(Data extracted from a collection)
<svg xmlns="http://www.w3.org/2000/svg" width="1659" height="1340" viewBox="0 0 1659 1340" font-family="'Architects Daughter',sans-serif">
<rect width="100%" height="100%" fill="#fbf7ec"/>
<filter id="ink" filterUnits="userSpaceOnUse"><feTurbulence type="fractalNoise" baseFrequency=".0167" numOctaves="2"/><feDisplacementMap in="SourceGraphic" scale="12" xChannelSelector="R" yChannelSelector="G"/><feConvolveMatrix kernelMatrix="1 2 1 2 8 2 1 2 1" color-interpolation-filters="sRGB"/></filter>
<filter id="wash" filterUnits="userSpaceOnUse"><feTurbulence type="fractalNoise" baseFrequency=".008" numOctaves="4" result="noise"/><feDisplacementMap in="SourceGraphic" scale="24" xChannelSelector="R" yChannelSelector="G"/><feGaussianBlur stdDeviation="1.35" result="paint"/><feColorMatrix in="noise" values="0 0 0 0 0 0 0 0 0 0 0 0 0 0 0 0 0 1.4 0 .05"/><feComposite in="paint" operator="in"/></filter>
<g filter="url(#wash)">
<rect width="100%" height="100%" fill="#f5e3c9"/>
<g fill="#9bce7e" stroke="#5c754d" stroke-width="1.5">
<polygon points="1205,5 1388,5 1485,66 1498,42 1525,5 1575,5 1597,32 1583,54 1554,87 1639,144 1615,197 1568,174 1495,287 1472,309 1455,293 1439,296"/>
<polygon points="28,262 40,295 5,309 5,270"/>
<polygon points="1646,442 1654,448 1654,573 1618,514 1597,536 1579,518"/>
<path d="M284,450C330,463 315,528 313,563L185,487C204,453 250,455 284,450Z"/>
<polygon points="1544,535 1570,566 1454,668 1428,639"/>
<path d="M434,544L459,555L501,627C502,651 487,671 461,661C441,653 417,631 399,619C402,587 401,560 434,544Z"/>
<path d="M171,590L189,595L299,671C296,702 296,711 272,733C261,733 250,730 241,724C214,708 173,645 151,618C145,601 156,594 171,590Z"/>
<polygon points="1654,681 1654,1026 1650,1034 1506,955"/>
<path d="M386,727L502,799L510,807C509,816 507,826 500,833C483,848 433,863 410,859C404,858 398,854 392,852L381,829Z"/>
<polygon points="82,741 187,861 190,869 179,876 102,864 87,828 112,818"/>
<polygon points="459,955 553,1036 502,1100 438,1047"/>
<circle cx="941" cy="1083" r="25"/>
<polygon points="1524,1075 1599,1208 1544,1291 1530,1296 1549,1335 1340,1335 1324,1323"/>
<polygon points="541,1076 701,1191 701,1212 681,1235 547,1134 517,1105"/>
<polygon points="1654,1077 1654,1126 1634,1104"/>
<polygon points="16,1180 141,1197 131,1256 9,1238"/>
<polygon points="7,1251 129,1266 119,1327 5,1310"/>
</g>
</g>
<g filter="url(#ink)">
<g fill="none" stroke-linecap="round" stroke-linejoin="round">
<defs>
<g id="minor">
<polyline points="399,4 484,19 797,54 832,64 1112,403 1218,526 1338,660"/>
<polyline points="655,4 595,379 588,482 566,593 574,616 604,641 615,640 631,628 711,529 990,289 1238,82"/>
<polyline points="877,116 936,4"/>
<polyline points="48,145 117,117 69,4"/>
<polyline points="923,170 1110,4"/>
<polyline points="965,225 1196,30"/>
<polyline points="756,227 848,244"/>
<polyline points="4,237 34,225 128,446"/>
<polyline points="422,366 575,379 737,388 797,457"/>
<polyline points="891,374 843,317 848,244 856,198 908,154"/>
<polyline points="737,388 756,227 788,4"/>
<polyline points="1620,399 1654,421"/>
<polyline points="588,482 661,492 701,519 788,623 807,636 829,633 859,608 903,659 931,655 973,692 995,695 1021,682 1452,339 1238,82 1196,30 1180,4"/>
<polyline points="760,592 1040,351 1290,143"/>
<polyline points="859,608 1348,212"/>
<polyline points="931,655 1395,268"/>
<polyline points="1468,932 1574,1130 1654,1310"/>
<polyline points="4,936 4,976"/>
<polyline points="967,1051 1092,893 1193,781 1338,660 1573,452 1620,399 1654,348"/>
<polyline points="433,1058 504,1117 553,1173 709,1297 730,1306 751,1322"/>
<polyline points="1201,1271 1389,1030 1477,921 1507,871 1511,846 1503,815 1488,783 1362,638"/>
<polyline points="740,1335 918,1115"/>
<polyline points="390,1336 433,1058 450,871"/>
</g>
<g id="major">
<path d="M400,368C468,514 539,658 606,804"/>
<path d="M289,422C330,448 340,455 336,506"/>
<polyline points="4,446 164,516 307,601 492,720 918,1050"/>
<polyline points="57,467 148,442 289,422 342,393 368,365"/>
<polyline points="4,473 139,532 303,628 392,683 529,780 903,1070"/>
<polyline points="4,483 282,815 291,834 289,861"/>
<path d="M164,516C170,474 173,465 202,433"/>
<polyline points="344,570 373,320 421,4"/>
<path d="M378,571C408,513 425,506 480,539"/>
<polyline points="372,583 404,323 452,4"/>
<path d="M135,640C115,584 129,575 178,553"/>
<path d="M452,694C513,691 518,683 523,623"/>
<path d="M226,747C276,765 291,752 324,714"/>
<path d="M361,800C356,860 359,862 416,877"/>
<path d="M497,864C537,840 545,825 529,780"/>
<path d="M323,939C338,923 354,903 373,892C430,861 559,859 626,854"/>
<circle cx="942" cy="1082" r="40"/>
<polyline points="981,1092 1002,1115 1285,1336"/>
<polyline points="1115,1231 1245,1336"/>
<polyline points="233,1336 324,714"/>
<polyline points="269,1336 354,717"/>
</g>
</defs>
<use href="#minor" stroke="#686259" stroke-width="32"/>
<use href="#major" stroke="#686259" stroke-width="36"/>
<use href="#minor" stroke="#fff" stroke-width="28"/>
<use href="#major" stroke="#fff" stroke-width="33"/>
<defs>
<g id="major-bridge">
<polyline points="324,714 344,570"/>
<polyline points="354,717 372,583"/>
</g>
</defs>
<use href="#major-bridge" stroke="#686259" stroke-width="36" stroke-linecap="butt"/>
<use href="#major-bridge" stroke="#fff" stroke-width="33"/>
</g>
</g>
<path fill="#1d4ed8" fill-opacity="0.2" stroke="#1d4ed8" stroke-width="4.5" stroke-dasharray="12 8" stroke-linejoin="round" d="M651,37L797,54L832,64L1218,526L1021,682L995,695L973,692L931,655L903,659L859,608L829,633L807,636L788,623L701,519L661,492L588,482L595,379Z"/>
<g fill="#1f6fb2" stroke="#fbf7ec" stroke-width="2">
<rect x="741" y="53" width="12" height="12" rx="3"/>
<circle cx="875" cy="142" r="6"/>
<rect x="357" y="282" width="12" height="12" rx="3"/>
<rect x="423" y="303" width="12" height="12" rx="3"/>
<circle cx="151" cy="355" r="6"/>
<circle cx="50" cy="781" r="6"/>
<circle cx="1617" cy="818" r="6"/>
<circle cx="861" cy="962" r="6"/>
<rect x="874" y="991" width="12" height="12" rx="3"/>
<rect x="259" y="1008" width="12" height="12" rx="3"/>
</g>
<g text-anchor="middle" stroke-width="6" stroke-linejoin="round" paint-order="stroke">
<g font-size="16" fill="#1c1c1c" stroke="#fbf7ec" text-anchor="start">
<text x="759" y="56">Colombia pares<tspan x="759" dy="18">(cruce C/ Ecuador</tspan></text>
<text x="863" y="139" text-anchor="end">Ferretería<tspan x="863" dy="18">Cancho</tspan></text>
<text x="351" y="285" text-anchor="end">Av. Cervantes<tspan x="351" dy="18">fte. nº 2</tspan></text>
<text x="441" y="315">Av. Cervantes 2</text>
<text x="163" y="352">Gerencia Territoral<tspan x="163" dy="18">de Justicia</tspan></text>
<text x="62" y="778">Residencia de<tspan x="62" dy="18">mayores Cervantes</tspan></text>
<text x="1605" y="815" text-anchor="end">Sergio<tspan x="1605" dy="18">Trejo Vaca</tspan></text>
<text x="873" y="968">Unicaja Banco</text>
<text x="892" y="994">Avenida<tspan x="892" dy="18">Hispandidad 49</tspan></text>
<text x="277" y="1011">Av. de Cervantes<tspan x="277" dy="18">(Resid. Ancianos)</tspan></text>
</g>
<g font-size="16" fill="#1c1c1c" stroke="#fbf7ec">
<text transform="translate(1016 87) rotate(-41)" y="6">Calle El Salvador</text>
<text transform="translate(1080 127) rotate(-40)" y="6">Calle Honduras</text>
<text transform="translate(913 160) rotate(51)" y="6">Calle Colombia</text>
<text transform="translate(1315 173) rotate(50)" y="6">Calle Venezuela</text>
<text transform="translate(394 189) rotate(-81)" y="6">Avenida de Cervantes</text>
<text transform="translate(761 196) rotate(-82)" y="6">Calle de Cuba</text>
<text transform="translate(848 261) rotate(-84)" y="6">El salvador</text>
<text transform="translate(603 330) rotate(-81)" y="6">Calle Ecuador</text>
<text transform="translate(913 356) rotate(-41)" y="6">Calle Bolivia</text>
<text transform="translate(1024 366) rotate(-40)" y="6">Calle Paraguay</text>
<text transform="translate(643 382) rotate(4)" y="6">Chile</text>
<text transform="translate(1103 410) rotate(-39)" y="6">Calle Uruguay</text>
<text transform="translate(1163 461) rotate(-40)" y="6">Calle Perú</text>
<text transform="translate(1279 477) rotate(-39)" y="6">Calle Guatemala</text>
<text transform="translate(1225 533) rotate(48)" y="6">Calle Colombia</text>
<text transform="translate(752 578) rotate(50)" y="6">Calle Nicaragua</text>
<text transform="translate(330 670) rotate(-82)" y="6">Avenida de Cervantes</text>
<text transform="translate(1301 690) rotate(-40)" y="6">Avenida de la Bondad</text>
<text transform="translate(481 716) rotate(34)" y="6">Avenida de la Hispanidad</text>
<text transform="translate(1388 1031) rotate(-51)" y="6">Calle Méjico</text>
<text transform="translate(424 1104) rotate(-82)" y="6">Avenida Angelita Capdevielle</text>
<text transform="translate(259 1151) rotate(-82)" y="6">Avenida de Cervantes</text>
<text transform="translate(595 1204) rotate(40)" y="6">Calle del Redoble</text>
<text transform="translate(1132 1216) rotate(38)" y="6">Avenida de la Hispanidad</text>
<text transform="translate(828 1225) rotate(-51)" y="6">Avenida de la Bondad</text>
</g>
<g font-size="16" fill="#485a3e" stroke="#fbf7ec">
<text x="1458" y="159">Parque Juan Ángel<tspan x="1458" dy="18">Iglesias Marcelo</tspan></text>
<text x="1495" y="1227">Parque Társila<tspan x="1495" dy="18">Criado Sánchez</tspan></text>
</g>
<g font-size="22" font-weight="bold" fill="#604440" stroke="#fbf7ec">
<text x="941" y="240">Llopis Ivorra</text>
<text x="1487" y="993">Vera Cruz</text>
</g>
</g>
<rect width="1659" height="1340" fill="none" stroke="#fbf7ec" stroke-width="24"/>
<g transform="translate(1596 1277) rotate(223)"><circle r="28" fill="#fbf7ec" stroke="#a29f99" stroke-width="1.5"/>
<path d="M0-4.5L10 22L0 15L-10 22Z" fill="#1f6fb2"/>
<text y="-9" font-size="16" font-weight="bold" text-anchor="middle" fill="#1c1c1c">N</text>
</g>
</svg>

» **What is required**
The answer consists of every line above in which the word "middle" occurs.

» **Task answer**
<g text-anchor="middle" stroke-width="6" stroke-linejoin="round" paint-order="stroke">
<text y="-9" font-size="16" font-weight="bold" text-anchor="middle" fill="#1c1c1c">N</text>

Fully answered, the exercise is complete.